**Task goal:** Copy the entries from the line with "Kamenictví- Jirka Hladík" through the end of the entries, changing "folk" to "jazz" and leaving everything else unchanged.

--- Data ---

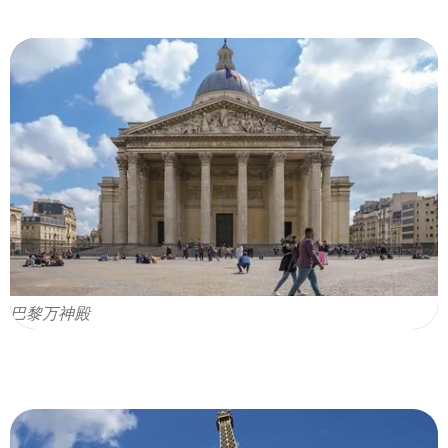
巴黎万神殿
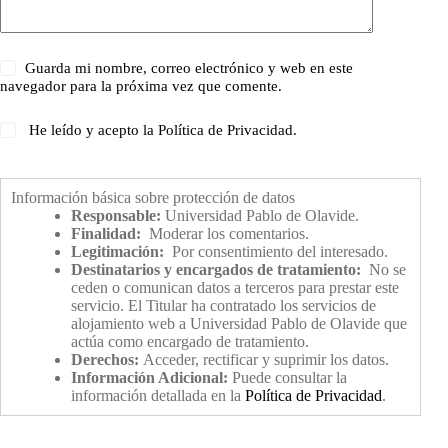
Guarda mi nombre, correo electrónico y web en este
navegador para la próxima vez que comente.
He leído y acepto la
Política de Privacidad
.
Información básica sobre protección de datos
Responsable:
Universidad Pablo de Olavide.
Finalidad:
Moderar los comentarios.
Legitimación:
Por consentimiento del interesado.
Destinatarios y encargados de tratamiento:
No se
ceden o comunican datos a terceros para prestar este
servicio. El Titular ha contratado los servicios de
alojamiento web a Universidad Pablo de Olavide que
actúa como encargado de tratamiento.
Derechos:
Acceder, rectificar y suprimir los datos.
Información Adicional:
Puede consultar la
información detallada en la
Política de Privacidad
.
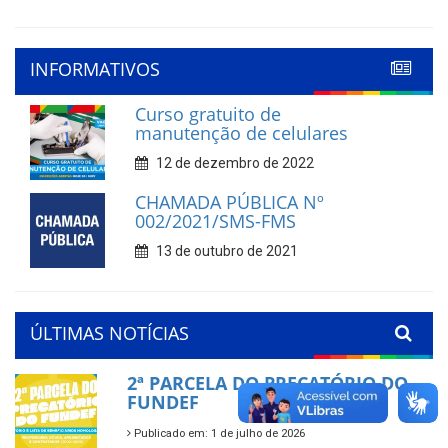
INFORMATIVOS
Curso gratuito de
manutenção de celulares
12 de dezembro de 2022
CHAMADA PÚBLICA Nº
002/2021/SMS-FMS
13 de outubro de 2021
ÚLTIMAS NOTÍCIAS
2ª PARCELA DO PRECATÓRIO DO
FUNDEF
Publicado em: 1 de julho de 2026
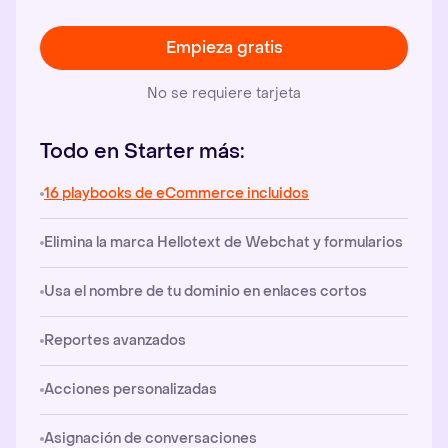
Empieza gratis
No se requiere tarjeta
Todo en Starter más:
16 playbooks de eCommerce incluidos
Elimina la marca Hellotext de Webchat y formularios
Usa el nombre de tu dominio en enlaces cortos
Reportes avanzados
Acciones personalizadas
Asignación de conversaciones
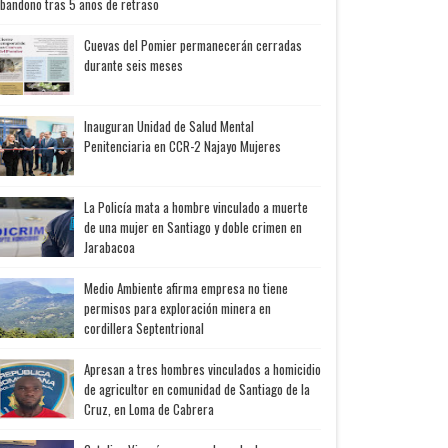
bandono tras 5 años de retraso
Cuevas del Pomier permanecerán cerradas
durante seis meses
Inauguran Unidad de Salud Mental
Penitenciaria en CCR-2 Najayo Mujeres
La Policía mata a hombre vinculado a muerte
de una mujer en Santiago y doble crimen en
Jarabacoa
Medio Ambiente afirma empresa no tiene
permisos para exploración minera en
cordillera Septentrional
Apresan a tres hombres vinculados a homicidio
de agricultor en comunidad de Santiago de la
Cruz, en Loma de Cabrera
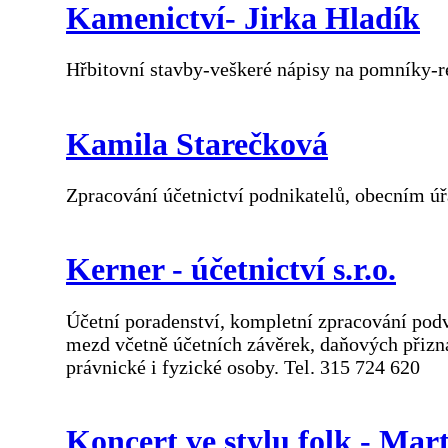
Kamenictví- Jirka Hladík
Hřbitovní stavby-veškeré nápisy na pomníky-
Kamila Starečková
Zpracování účetnictví podnikatelů, obecním 
Kerner - účetnictví s.r.o.
Účetní poradenství, kompletní zpracování podv
mezd včetně účetních závěrek, daňových přiznán
právnické i fyzické osoby. Tel. 315 724 620
Koncert ve stylu folk - Mar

---

**Reply to the exercise:**
Kamenictví- Jirka Hladík
Hřbitovní stavby-veškeré nápisy na pomníky-
Kamila Starečková
Zpracování účetnictví podnikatelů, obecním 
Kerner - účetnictví s.r.o.
Účetní poradenství, kompletní zpracování podv
mezd včetně účetních závěrek, daňových přiznán
právnické i fyzické osoby. Tel. 315 724 620
Koncert ve stylu jazz - Mar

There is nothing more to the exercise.